Conditional probability
Definition 17.2 (Conditional probability) Let B be an event such that \mathbb{P} (B) > 0. The conditional probability of the event A given B is defined to be
\mathbb{P} (A \mid B) = \frac{ \mathbb{P} (A \cap B) }{ \mathbb{P} (B) }.
Note that \mathbb{P} (\cdot \mid \cdot ) is also a probability measure and therefore satisfies the axioms of the probability measure in Definition 17.1.
Corollary 17.3 (Chain rule) Given a set of events A_{1}, \dots, A_{n}, the probability of their intersection can be calculated as
\mathbb{P} \left( \bigcap_{i = 1}^{n} A_{i} \right) = \prod_{j = 1}^{n} \mathbb{P} \left( A_{j} \;\middle|\; \bigcap_{k = j + 1}^{n} A_{k} \right)
where \mathbb{P} \left( A_{j} \;\middle|\; \bigcap_{k > n}^{n} A_{k} \right) = \mathbb{P} (A_{j}).
Theorem 17.1 (Bayes’s theorem) Let A, B be events with nonzero probability. Then,
\mathbb{P} (A \mid B) = \frac{ \mathbb{P} (B \mid A) \mathbb{P} (A) }{ \mathbb{P} (B) }.
Marginal probability
Theorem 17.2 (Law of total probability) Let A_{1}, \dots, A_{n} be events that partition \Omega, that is, A_{1}, \dots, A_{n} are disjoint and there union is \Omega, the for any event B,
\mathbb{P} (B) = \sum_{i = 1}^{n} \mathbb{P} (B \cap A_{i}) = \sum_{i = 1}^{n} \mathbb{P} (B \mid A_{i}) \mathbb{P} (A_{i}).
Independence
Definition 17.3 (Independence) Two events A and B are said to be independent if any of the following holds.

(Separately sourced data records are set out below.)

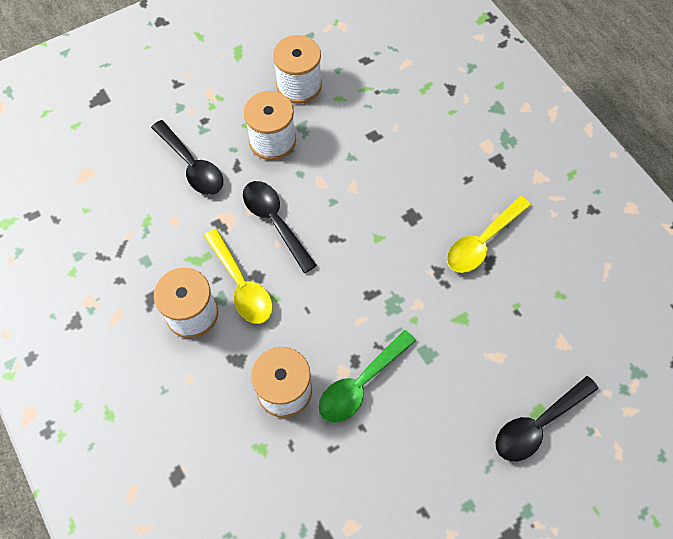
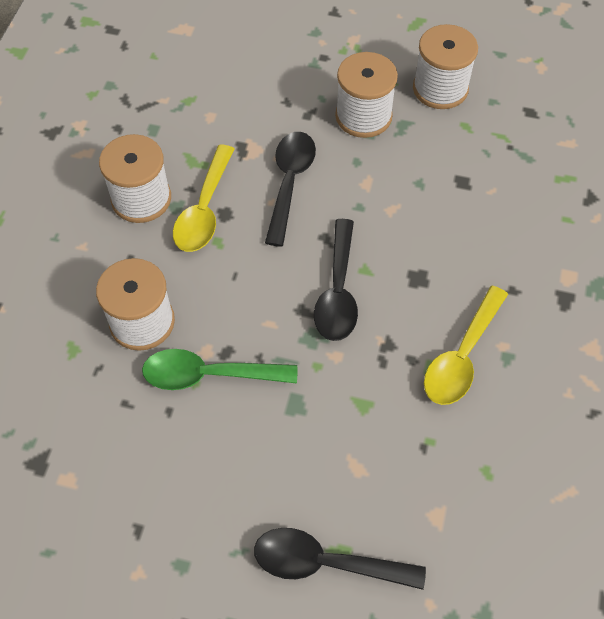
camera: 45 degrees right, 5 degrees down
(192, 166) = (272, 85): black spoon -> black spoon (337, 291)
(482, 242) = (461, 356): yellow spoon -> yellow spoon turned 60 degrees counterclockwise

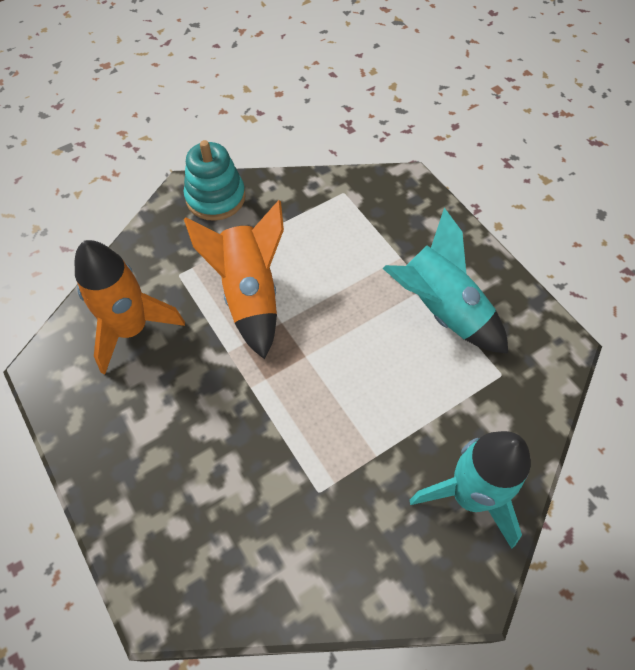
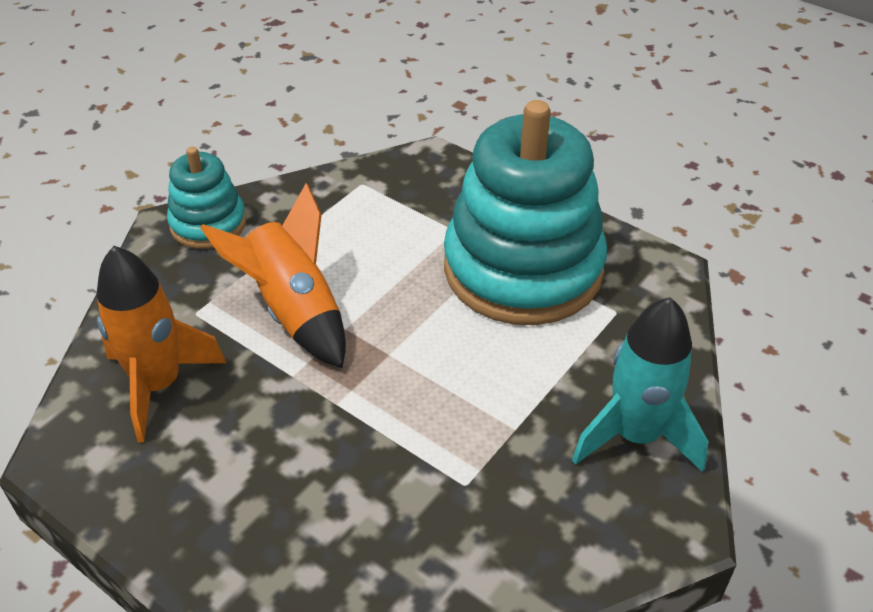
camera: 20 degrees left, 15 degrees down
(440, 310) = (523, 269): turquoise rocket -> turquoise stacking toy

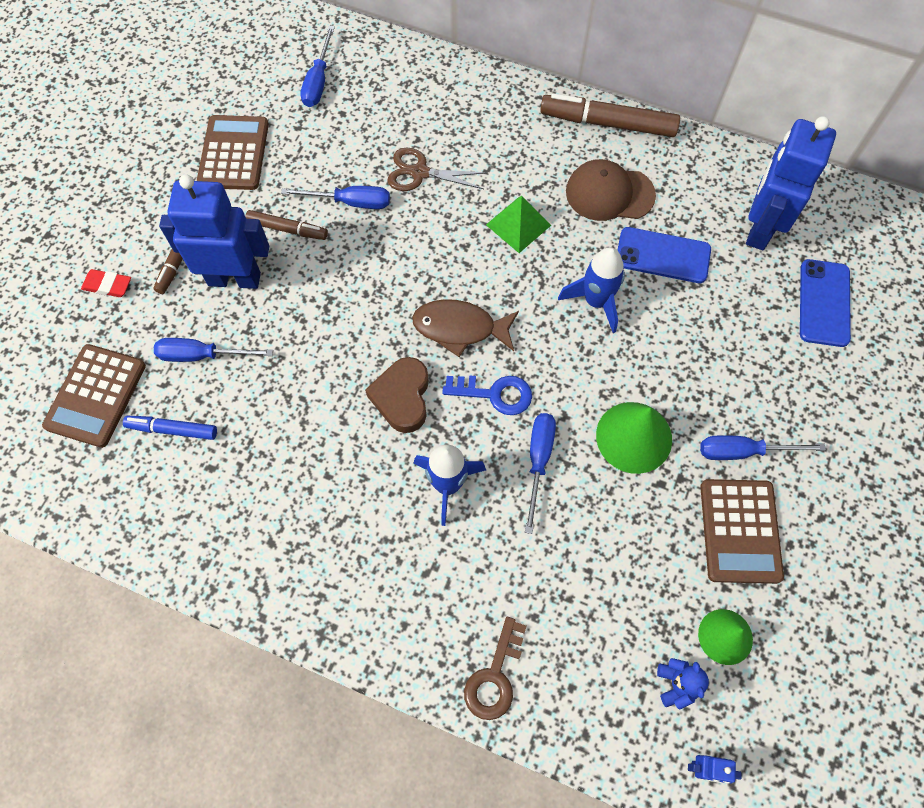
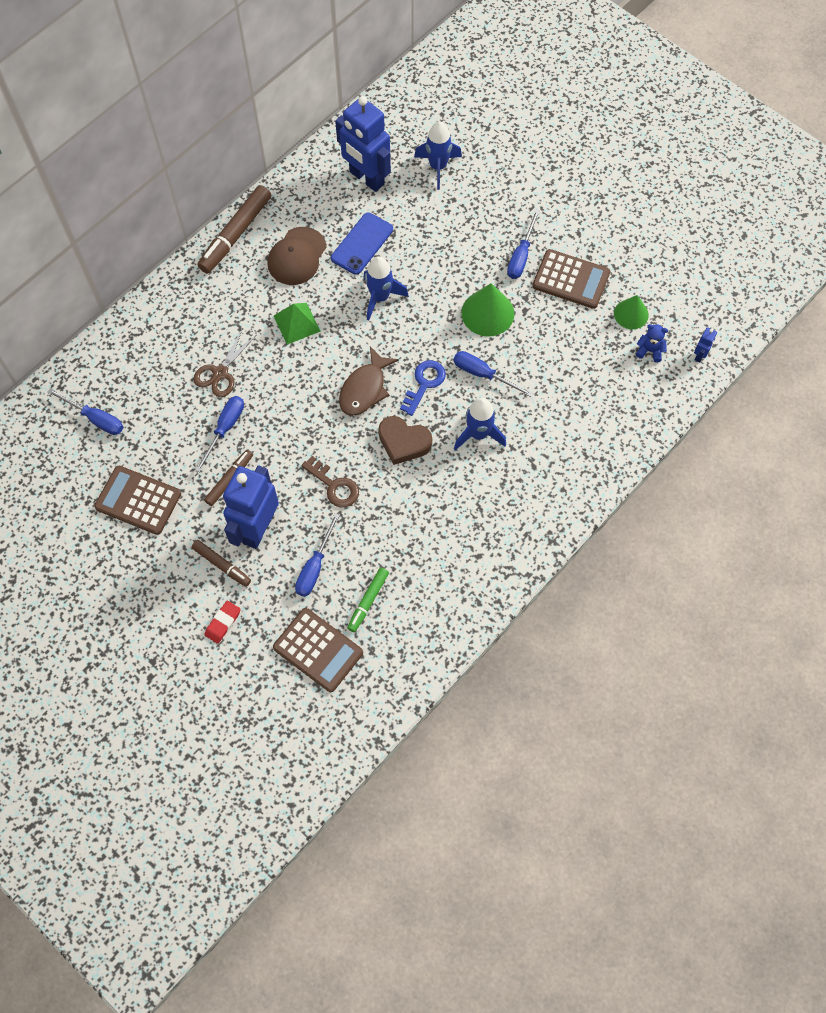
camera: 70 degrees left, 0 degrees up
(172, 430) = (368, 601): blue marker -> green marker
(494, 677) = (612, 447): brown key -> brown key (334, 486)
(824, 303) = (438, 167): blue phone -> blue rocket

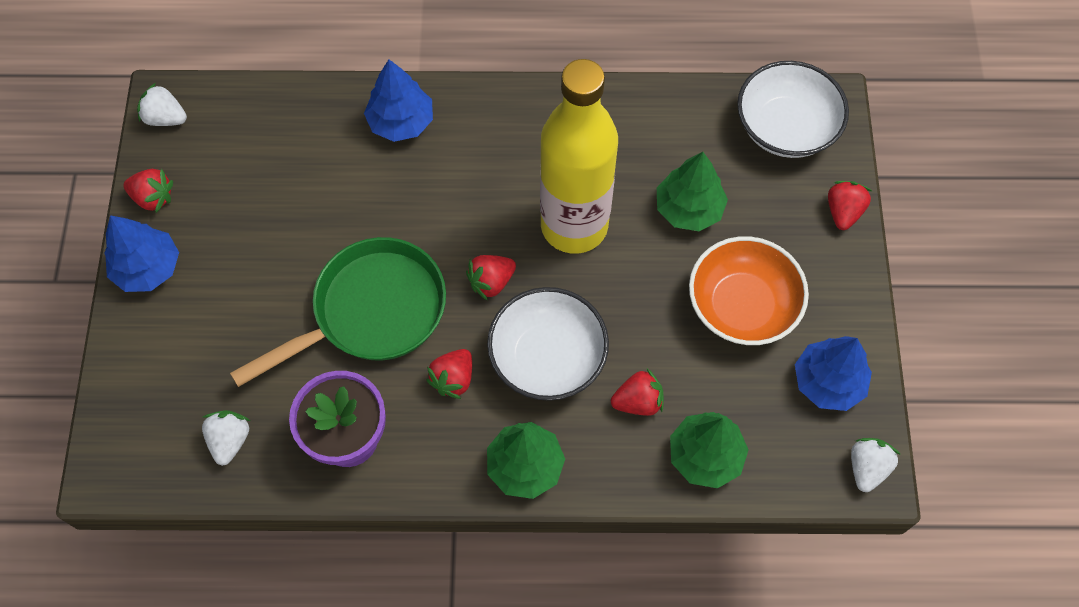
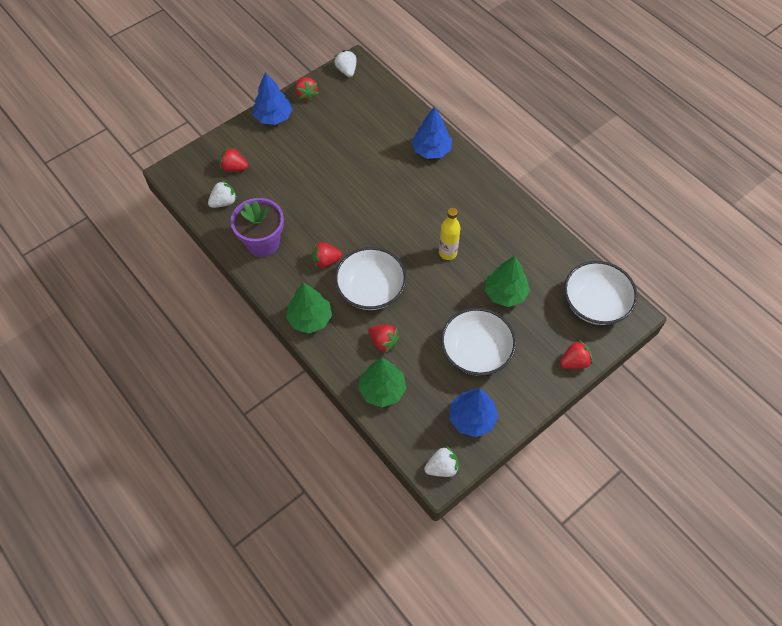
camera: 50 degrees right, 5 degrees down
(371, 312) = (328, 207): green pan -> none
(491, 282) = (387, 241): red strawberry -> red strawberry (234, 168)
(574, 226) = (447, 253): yellow bottle -> yellow bottle, size x0.45
(742, 306) = (476, 352): orange bowl -> white bowl

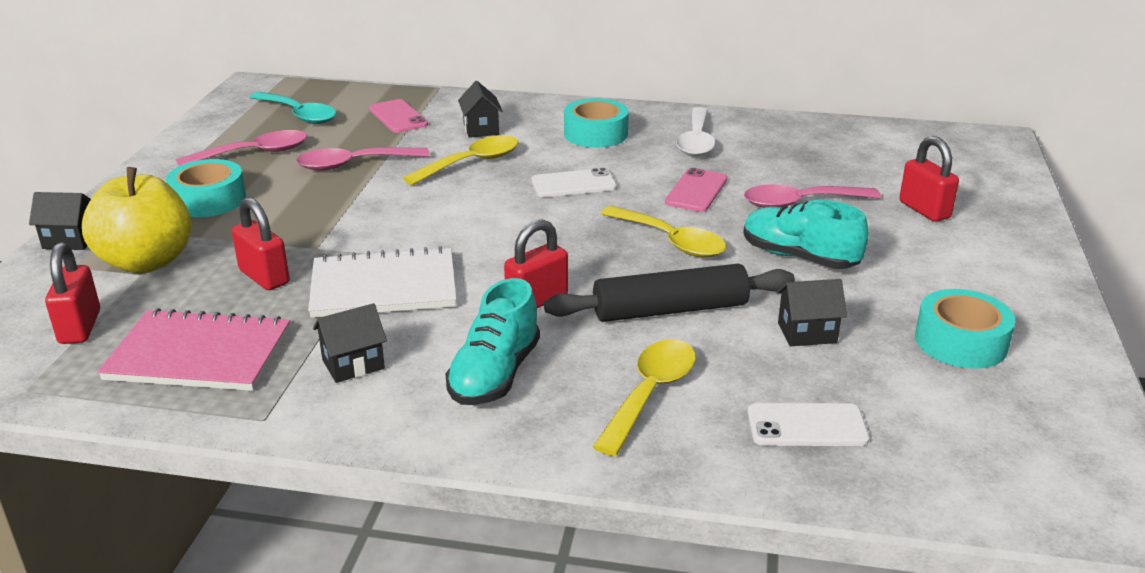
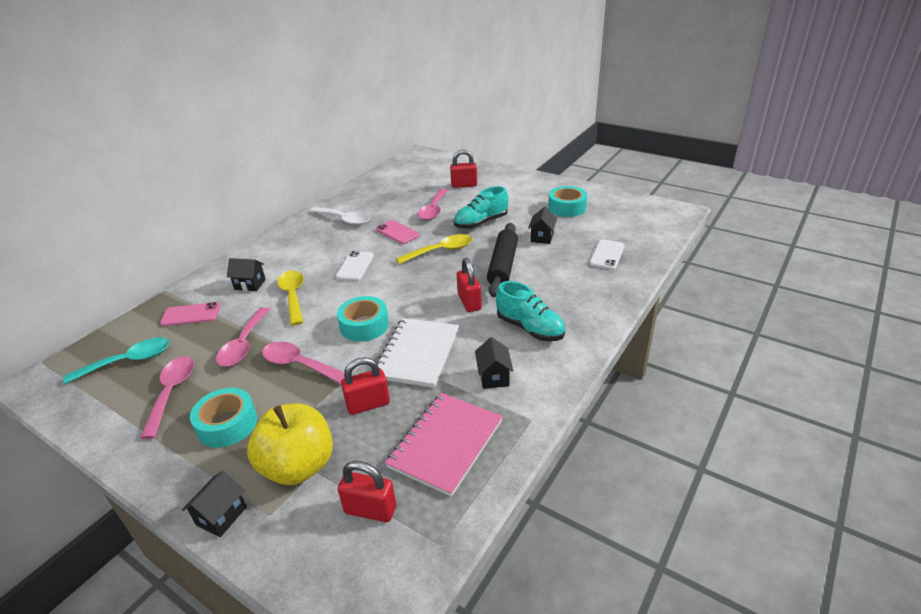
camera: 65 degrees left, 5 degrees up
(327, 210) = (299, 365): none -> pink spoon
(595, 134) = (302, 247): turquoise tape -> turquoise tape (364, 325)
(650, 394) = (567, 286): yellow spoon -> none

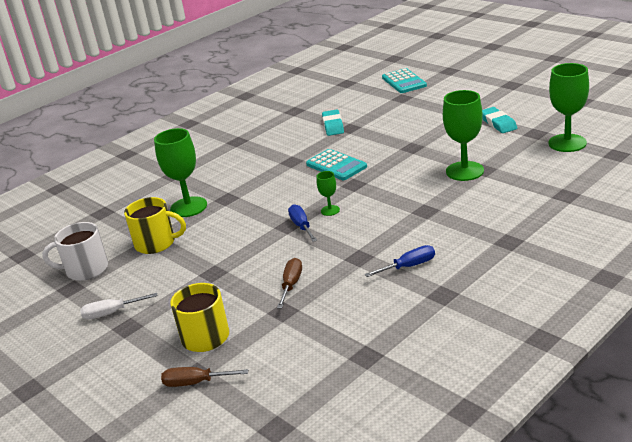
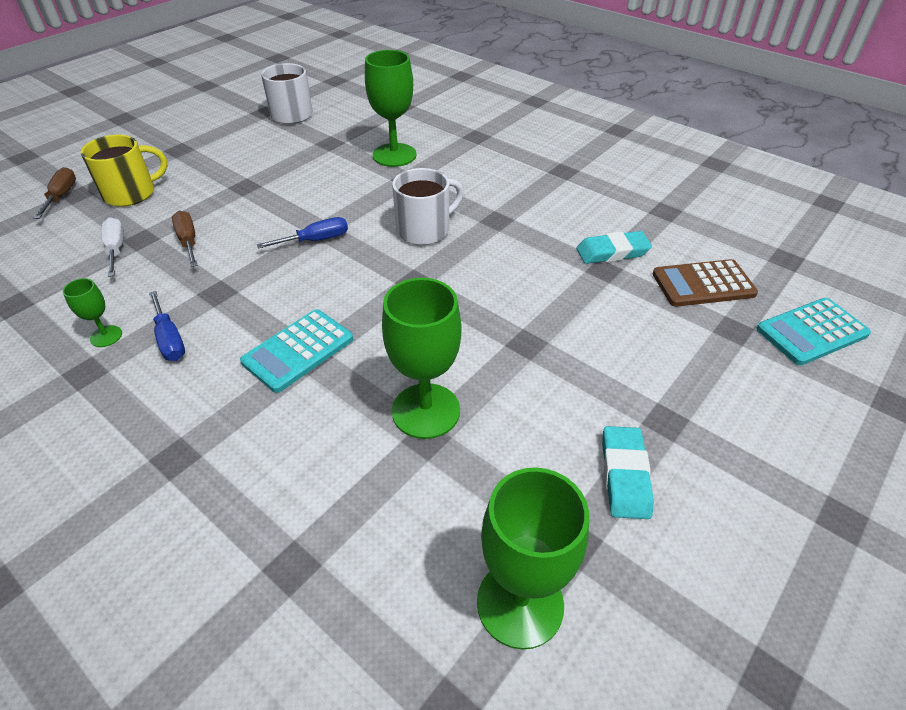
camera: 80 degrees right, 15 degrees up
(111, 313) = (207, 138): white screwdriver -> white screwdriver (116, 249)
(156, 243) = (322, 145): yellow mug -> none
(291, 284) = (188, 241): brown screwdriver -> brown screwdriver turned 120 degrees counterclockwise
(297, 185) = (424, 230): none -> white mug
(330, 210) = (346, 262): green goblet -> green goblet (106, 336)
(336, 166) = (475, 261): turquoise calculator -> turquoise calculator (298, 350)
(365, 103) = (703, 284): none -> brown calculator
(498, 123) = (624, 475): turquoise eraser -> turquoise eraser turned 60 degrees counterclockwise

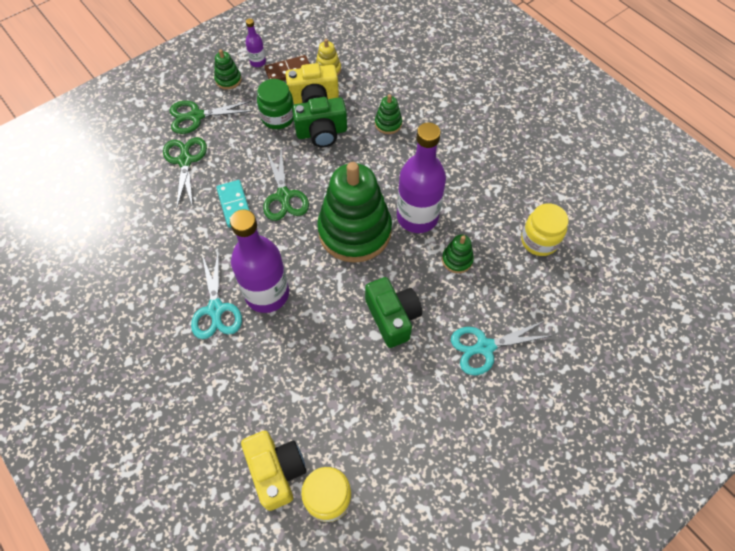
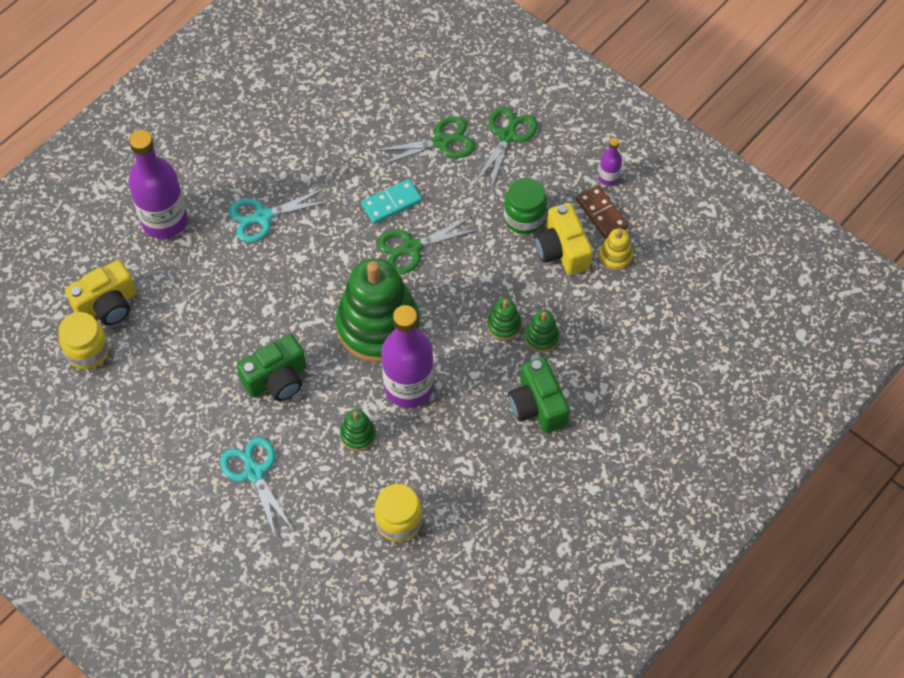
camera: 80 degrees right, 0 degrees up
(196, 116) = (507, 136): green scissors -> green scissors turned 45 degrees clockwise
(228, 80) = (571, 154): green stacking toy -> green stacking toy (504, 325)
(267, 294) = (287, 258): purple bottle -> purple bottle (164, 220)
(321, 133) = (511, 268): green camera -> green camera (537, 405)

\mathbb{P} (A \cap B) = \mathbb{P} (A) \mathbb{P} (B).
\mathbb{P} (A \mid B) = \mathbb{P} (A).
\mathbb{P} (B \mid A) = \mathbb{P} (B).
Definition 17.4 (conditional-independence) Two events A and B are said to be conditional independent given an event C if any of the following holds.
\mathbb{P} (A \cap B \mid C) = \mathbb{P} (A \mid C) \mathbb{P} (B \mid C).
\mathbb{P} (A \mid B \cap C) = \mathbb{P} (A \cap C).
\mathbb{P} (B \mid A \cap C) = \mathbb{P} (B \cap C).
We can use independence properties to calculate the probability of the intersection of independent events by calculating the product of their probabilities.